The fresh round of cuts is expected to generate a further $200 million in savings, bringing the total annual savings from the programme to as much as $1.2 billion before taxes. That money, De La Faverie has made clear, will be ploughed back into the turnaround.
A CEO in a hurry
De La Faverie, who took the helm in January 2025, inherited a company that had endured three consecutive years of annual sales declines. His response has been to move fast and cut deep. A significant portion of the latest redundancies reflects his push to reduce headcount at US department stores, long a cornerstone of Estée Lauder’s distribution model but now a channel in structural decline. In their place, he is accelerating the shift toward faster-growing online platforms, including Amazon.com and TikTok Shop, a pivot that is reshaping not just where Estée Lauder sells but how it thinks about its customers.
The numbers are moving in the right direction
Despite the pain, there are signs the medicine is working. Estée Lauder raised its profit outlook for the remainder of the fiscal year, guiding for adjusted earnings per share in the range of $2.35 to $2.45, above analyst estimates and a notable step up from the $2.05 to $2.25 range it had guided for in February. Organic net sales growth is expected to come in at 3 per cent, the company said, at the high end of the range it set out in February.
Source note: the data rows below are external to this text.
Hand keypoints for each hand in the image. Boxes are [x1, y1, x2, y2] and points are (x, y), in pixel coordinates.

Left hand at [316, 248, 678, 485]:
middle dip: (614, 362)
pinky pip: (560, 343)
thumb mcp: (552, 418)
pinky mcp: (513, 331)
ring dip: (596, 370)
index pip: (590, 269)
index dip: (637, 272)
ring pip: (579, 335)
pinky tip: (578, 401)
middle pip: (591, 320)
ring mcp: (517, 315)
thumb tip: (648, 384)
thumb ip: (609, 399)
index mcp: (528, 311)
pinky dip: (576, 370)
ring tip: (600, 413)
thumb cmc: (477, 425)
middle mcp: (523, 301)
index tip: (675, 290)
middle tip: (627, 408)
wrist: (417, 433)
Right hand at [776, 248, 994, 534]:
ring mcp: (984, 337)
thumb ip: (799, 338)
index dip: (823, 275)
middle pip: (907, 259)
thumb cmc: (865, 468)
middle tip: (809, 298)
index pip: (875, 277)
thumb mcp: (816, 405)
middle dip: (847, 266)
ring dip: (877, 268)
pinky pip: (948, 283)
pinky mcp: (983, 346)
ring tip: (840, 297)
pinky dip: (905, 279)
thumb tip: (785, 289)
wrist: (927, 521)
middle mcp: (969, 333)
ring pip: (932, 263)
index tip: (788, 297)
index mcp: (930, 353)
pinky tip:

The share price tells a mixed story. After De La Faverie took charge, the stock surged nearly 60 per cent, buoyed by investor optimism that a longtime company insider could finally arrest the decline. But 2026 has been rougher: the shares have fallen 27 per cent this year, weighed down by disappointing February results and the overhang of unresolved merger talks with Spanish beauty giant Puig Brands SA. The company gave no additional details about those discussions on Friday, leaving the market to guess.
Silence on Puig
The proposed tie-up with Puig remains the most consequential unknown hanging over Estée Lauder. A deal with the Barcelona-based group, which owns brands including Carolina Herrera and Rabanne, would reshape the global luxury beauty landscape. But with nothing new to say and a turnaround still very much in progress, De La Faverie is asking investors to trust the process.
Three years of sales declines, 10,000 job cuts, and a merger that may or may not happen. At Estée Lauder, the overhaul has barely started.